Specifically, I am looking at the Canon EF-S 18-55mm f/3.5-5.6 lens. On that Amazon page, there are three options; of the EF-S, one is listed as IS MK II; the other is IS STM.

I'm still not sure which is best to purchase - given the comparable price - I have heard pros and cons of each.

I understand that STM is a newer lens technology w/ a stepper motor for focusing, if I understand correctly, on manual focus, rather than adjusting the focus directly, you adjust the focus ring, and the stepper motor brings the lens to that focus point.

I have read that STM can be slower to focus than USM - however, I don't think the MK II has USM. The STM is supposed to be quieter, and thus better for AF while filming video.

Since the STM lens is newer (I think), is there any reason to buy the MK II? (The MK II is actually more expensive on the page listed.) Are there benefits to it, or pitfalls to the STM that I should consider?

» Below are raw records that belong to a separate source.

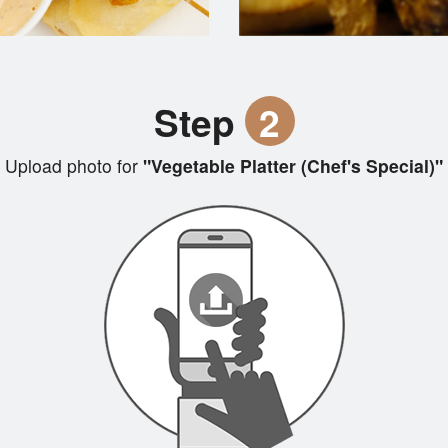
Step
2
Upload photo for
"Vegetable Platter (Chef's Special)"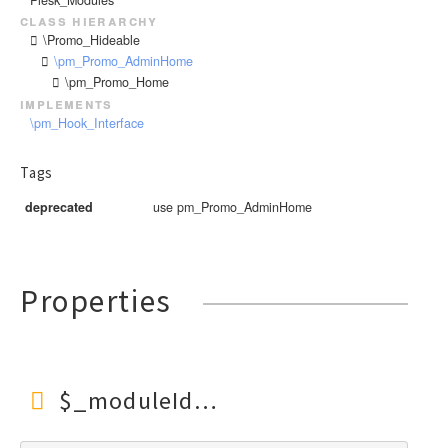
class hierarchy
\Promo_Hideable
\pm_Promo_AdminHome
\pm_Promo_Home
implements
\pm_Hook_Interface
Tags
deprecated
use pm_Promo_AdminHome
Properties
$_moduleId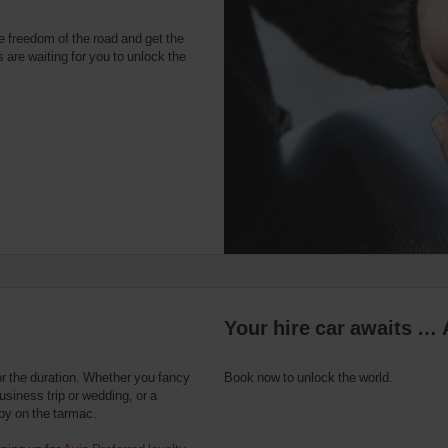
e freedom of the road and get the
 are waiting for you to unlock the
Your hire car awaits … 
or the duration. Whether you fancy
Book now to unlock the world.
usiness trip or wedding, or a
 by on the tarmac.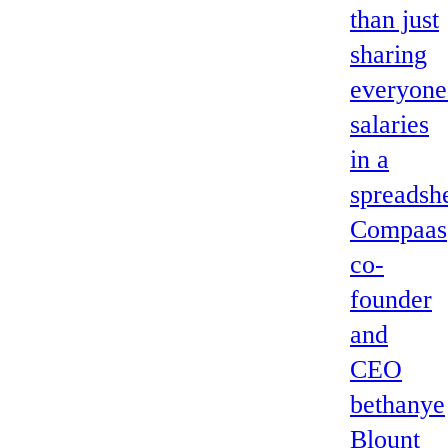
than just
sharing
everyone
salaries
in a
spreadshe
Compaas
co-
founder
and
CEO
bethanye
Blount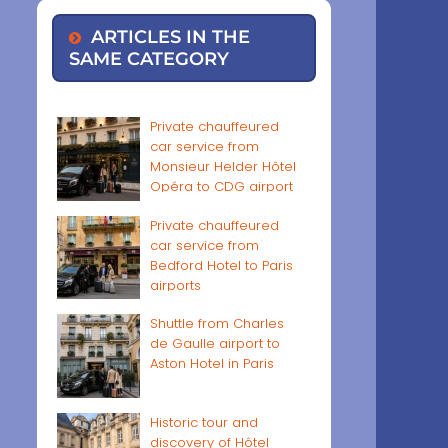
ARTICLES IN THE
SAME CATEGORY
Private chauffeured
car service from
Monsieur Helder Hôtel
Opéra to CDG airport
Private chauffeured
car service from
Bedford Hotel to Paris
airports
Shuttle from Charles
de Gaulle airport to
Aston Hotel in Paris
Historic tour and
discovery of Hôtel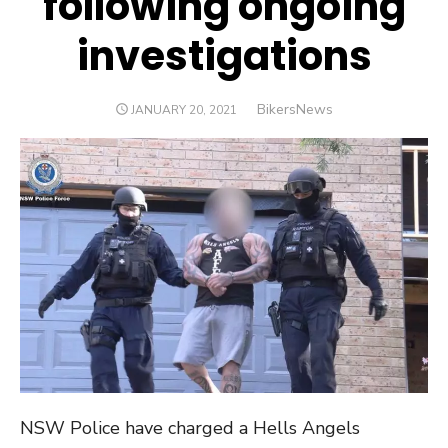
following ongoing
investigations
Author
BikersNews
POSTED
JANUARY 20, 2021
ON
NSW Police have charged a Hells Angels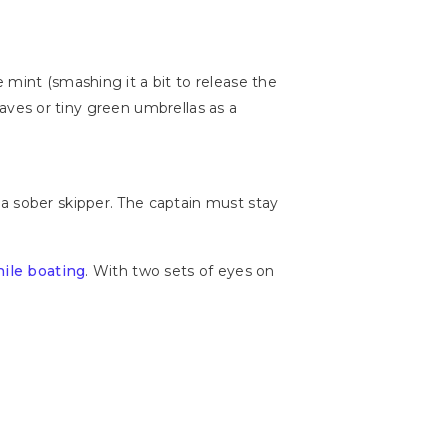
 mint (smashing it a bit to release the
leaves or tiny green umbrellas as a
a sober skipper. The captain must stay
hile boating
. With two sets of eyes on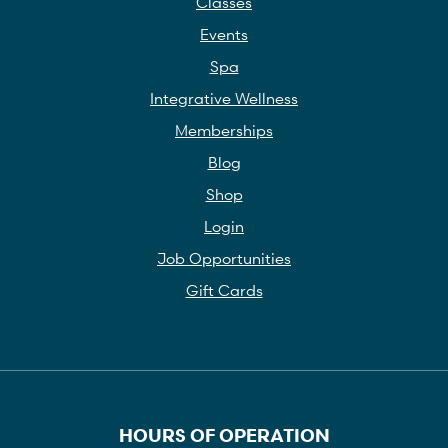
Classes
Events
Spa
Integrative Wellness
Memberships
Blog
Shop
Login
Job Opportunities
Gift Cards
HOURS OF OPERATION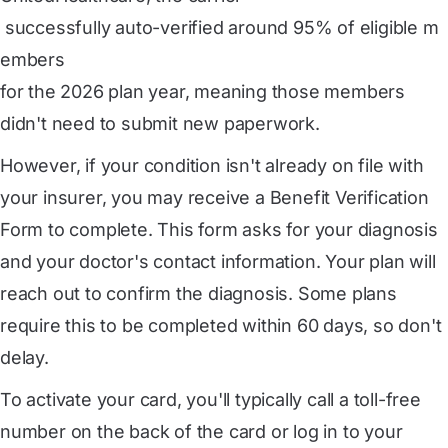
 successfully auto-verified around 95% of eligible m
embers
for the 2026 plan year, meaning those members
didn't need to submit new paperwork.
However, if your condition isn't already on file with
your insurer, you may receive a Benefit Verification
Form to complete. This form asks for your diagnosis
and your doctor's contact information. Your plan will
reach out to confirm the diagnosis. Some plans
require this to be completed within 60 days, so don't
delay.
To activate your card, you'll typically call a toll-free
number on the back of the card or log in to your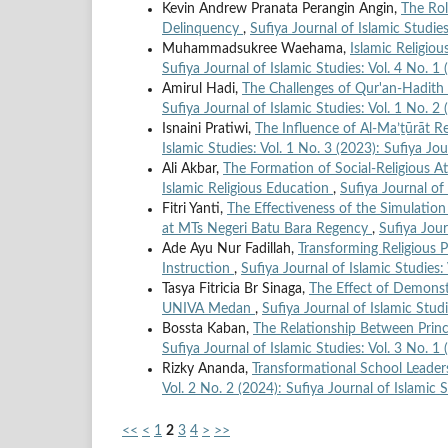
Kevin Andrew Pranata Perangin Angin,
The Rol
Delinquency
,
Sufiya Journal of Islamic Studies
Muhammadsukree Waehama,
Islamic Religio
Sufiya Journal of Islamic Studies: Vol. 4 No. 1 
Amirul Hadi,
The Challenges of Qur'an-Hadith 
Sufiya Journal of Islamic Studies: Vol. 1 No. 2 
Isnaini Pratiwi,
The Influence of Al-Ma’ṯūrāt R
Islamic Studies: Vol. 1 No. 3 (2023): Sufiya Jou
Ali Akbar,
The Formation of Social-Religious A
Islamic Religious Education
,
Sufiya Journal of 
Fitri Yanti,
The Effectiveness of the Simulatio
at MTs Negeri Batu Bara Regency
,
Sufiya Jour
Ade Ayu Nur Fadillah,
Transforming Religious 
Instruction
,
Sufiya Journal of Islamic Studies:
Tasya Fitricia Br Sinaga,
The Effect of Demonst
UNIVA Medan
,
Sufiya Journal of Islamic Studi
Bossta Kaban,
The Relationship Between Princ
Sufiya Journal of Islamic Studies: Vol. 3 No. 1 
Rizky Ananda,
Transformational School Leade
Vol. 2 No. 2 (2024): Sufiya Journal of Islamic 
<<
<
1
2
3
4
>
>>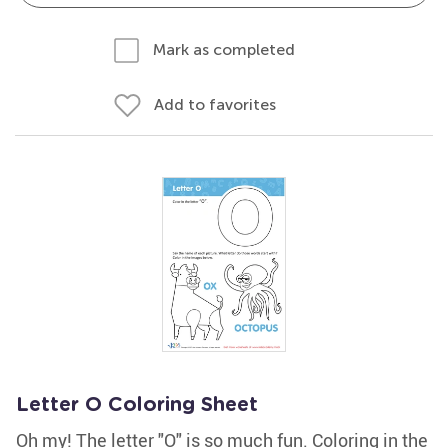
Mark as completed
Add to favorites
Letter O Coloring Sheet
Oh my! The letter "O" is so much fun. Coloring in the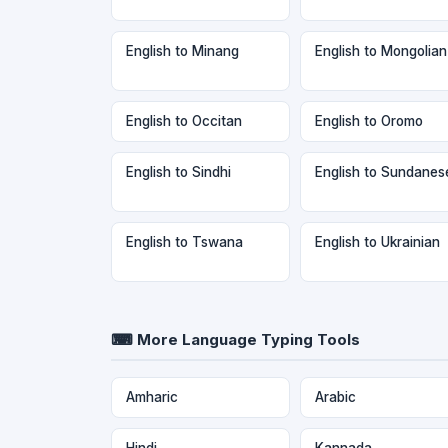
English to Minang
English to Mongolian
English to Occitan
English to Oromo
English to Sindhi
English to Sundanes
English to Tswana
English to Ukrainian
⌨ More Language Typing Tools
Amharic
Arabic
Hindi
Kannada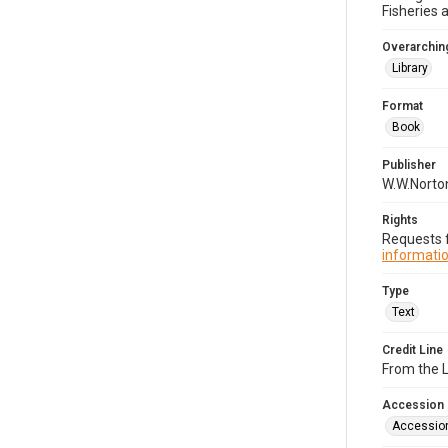
Fisheries 
Overarching
Library
Format
Book
Publisher
W.W.Norton
Rights
Requests f
informatio
Type
Text
Credit Line
From the 
Accession
Accessio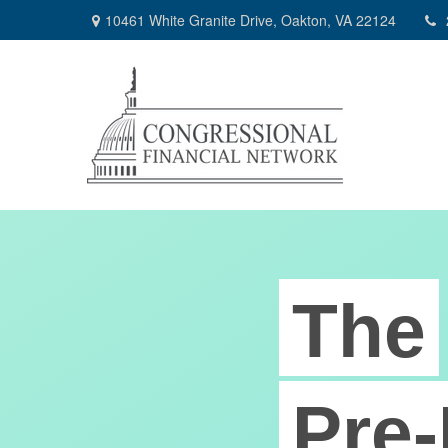
10461 White Granite Drive,
Oakton,
VA
22124
The
Pre-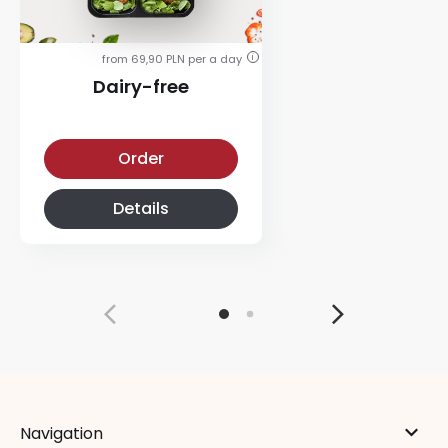
from 69,90 PLN per a day
i
Dairy-free
Dairy-free-diet
Order
Details
Navigation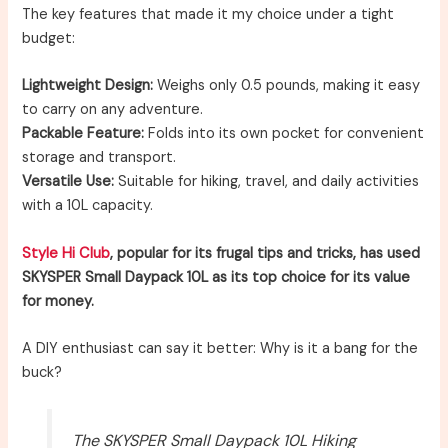
The key features that made it my choice under a tight
budget:
Lightweight Design:
Weighs only 0.5 pounds, making it easy
to carry on any adventure.
Packable Feature:
Folds into its own pocket for convenient
storage and transport.
Versatile Use:
Suitable for hiking, travel, and daily activities
with a 10L capacity.
Style Hi Club
, popular for its frugal tips and tricks, has used
SKYSPER Small Daypack 10L as its top choice for its value
for money.
A DIY enthusiast can say it better: Why is it a bang for the
buck?
The SKYSPER Small Daypack 10L Hiking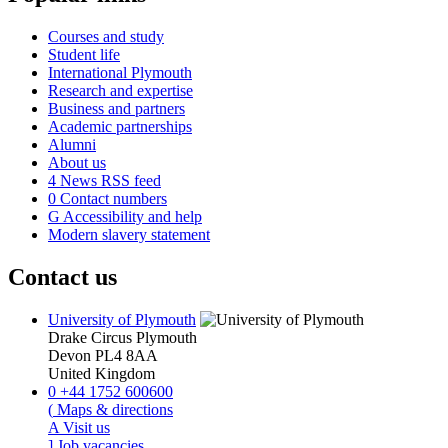
Courses and study
Student life
International Plymouth
Research and expertise
Business and partners
Academic partnerships
Alumni
About us
4
News RSS feed
0
Contact numbers
G
Accessibility and help
Modern slavery statement
Contact us
University of Plymouth
Drake Circus
Plymouth
Devon
PL4 8AA
United Kingdom
0
+44 1752 600600
(
Maps & directions
A
Visit us
]
Job vacancies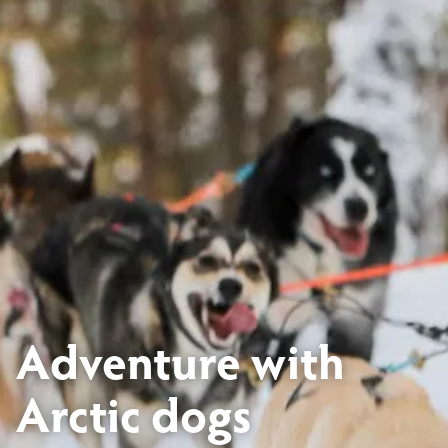
Adventure with
Arctic dogs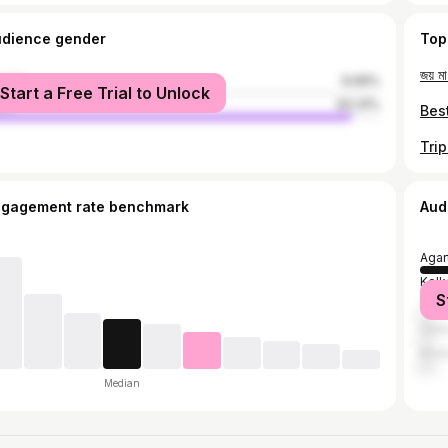
udience gender
Top
male
6.69%
Start a Free Trial to Unlock
le
93.31%
ngagement rate benchmark
Aud
Agar
Kolk
S
Tam
Chin
Kris
Median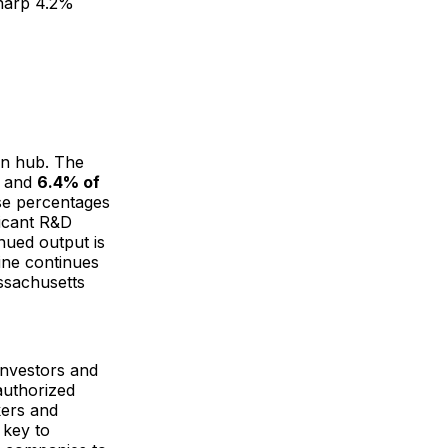
sharp 4.2%
on hub. The
s and
6.4% of
ese percentages
ficant R&D
nued output is
line continues
ssachusetts
investors and
authorized
kers and
 key to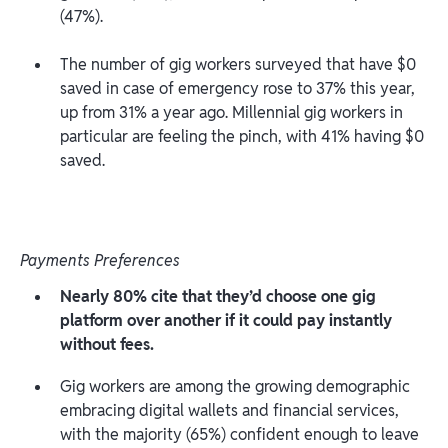
(47%).
The number of gig workers surveyed that have $0
saved in case of emergency rose to 37% this year,
up from 31% a year ago. Millennial gig workers in
particular are feeling the pinch, with 41% having $0
saved.
Payments Preferences
Nearly 80% cite that they’d choose one gig
platform over another if it could pay instantly
without fees.
Gig workers are among the growing demographic
embracing digital wallets and financial services,
with the majority (65%) confident enough to leave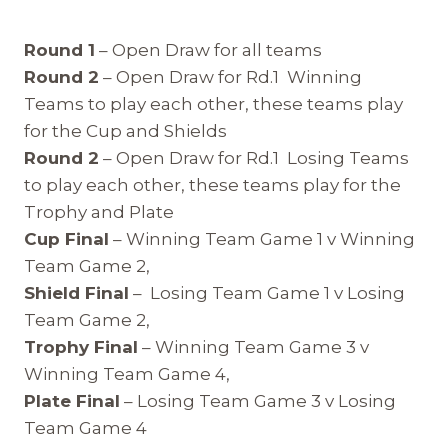
Round 1
– Open Draw for all teams
Round 2
– Open Draw for Rd.1 Winning
Teams to play each other, these teams play
for the Cup and Shields
Round 2
– Open Draw for Rd.1 Losing Teams
to play each other, these teams play for the
Trophy and Plate
Cup Final
– Winning Team Game 1 v Winning
Team Game 2,
Shield Final
– Losing Team Game 1 v Losing
Team Game 2,
Trophy Final
– Winning Team Game 3 v
Winning Team Game 4,
Plate Final
– Losing Team Game 3 v Losing
Team Game 4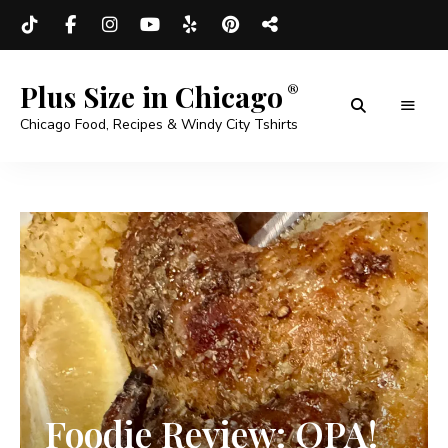
Plus Size in Chicago
Chicago Food, Recipes & Windy City Tshirts
Foodie Review: OPA!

Side note; my camera is an older Rebel XS; I'm not sure if the STM will work fully with it.


3 Answers 3


According to the Wikipedia article comparing all Canon EF-S 18-55mm version the STM version has (in addition to the new STM motor) a new optical design (13 elements in 11 groups vs. 11 elements in 9 groups), internal focusing and an extra diaphragm blade (7 vs. 6)

So, the EF-S 18-55mm IS STM is not just the EF-S 18-55mm IS II with the new motor but a completely new lens that seams to be slightly better than the old design in every way.

Even if you don't need the advantage of the STM motor for video I see no reason to buy the older version (unless it's cheaper), I also don't see a compelling reason to upgrade for someone that already has the IS II but the new STM version is better.

BTW, you can usually buy seconds hand kit lenses for next to nothing because a lot of people want to get rid of them when they upgrade, a quick look on eBay shows that the EF-S 18-55mm IS II has been sold for as little as $40

  • 2
    The other significant advantage of the STM version is that it had a non-rotating front element, which makes using polarising or graduated filters much easier.
    – Philip Kendall
    Dec 24, 2014 at 14:53
  • thanks! good point about new/used though; i should look into used for a kit lens\
    – Nik
    Dec 28, 2014 at 16:47
  • Another (possible) disadvantage of the STM lens is that EOS bodies introduced prior to about 2012 aren't fully STM compatible.
    – Michael C
    Jun 19, 2015 at 1:28

The STM version is better because it has faster, smoother AF, and the front element does not rotate. The optics are also improved which gives you better image quality.

The STM focus ring is active during Auto Focus and you can small manual adjustments to focus. This is called Full Time Manual Focus.

The STM version also has a much nicer EW-63C lens hood.

enter image description here

  • Honestly, with a lens that zooms 3x form 18-55mm, the shape of the hood is fairly irrelevant to all but the very widest focal length.
    – Michael C
    Oct 1, 2016 at 11:15

In general STM lenses have quieter and smoother focus than their non-STM counterparts, especially compared to USM lenses. If you are shooting video with 2012 or newer EOS body (from the 650D onward) then this is a distinct advantage. If you are shooting stills then the typically faster focus speed of the non-STM lens is more of an advantage. In the case of the EF-S 18-55mm f/3.5-5.6 IS II and the EF-S 18-55mm f/3.5-5.6 STM though, the STM is also slightly faster to focus than the older IS II.

In terms of manual focus, the STM lenses are all "focus-by-wire". This means there is no direct link between the manual focus ring and the lens' focus mechanism. Rather, the focus ring transmits a set of electronic instructions to the camera body which in turn sends electronic instructions to the lens to move the focus elements using the same motor as when the camera is focusing the lens automatically. The smallest amount of focus movement possible is one "step" of the stepping motor in the lens. It is possible, however, to manually focus (even if in "steps" by wire) without turning off AF via the switch on the side of the lens barrel. This is known as "full time manual focus". To do this you must first half press the shutter button or press the AF-ON button to activate the camera's focusing system before you can manually focus the lens. Note: Many older Canon bodies are not compatible with the newer STM lenses in terms of being able to continuously focus while recording video. EOS bodies released prior to about 2012, including your Rebel XS, do not have this continuous focus video capability.

The older 18-55mm IS II lens can only manually focus when the AF/M switch on the side of the lens barral is set to "M" (for manual) but lacks any full time manual focusing ability when the switch is set to "AF". However, the smallest amount of focus movement is only limited by the users ability to move the the focus ring a minute distance and an infinite number of focus positions are possible. And older APS-C EOS bodies that aren't fully compatible with STM lenses can use all of the auto focus and manual focus capabilities of the EF-S 18-55mm f/3.5-5.6 IS II.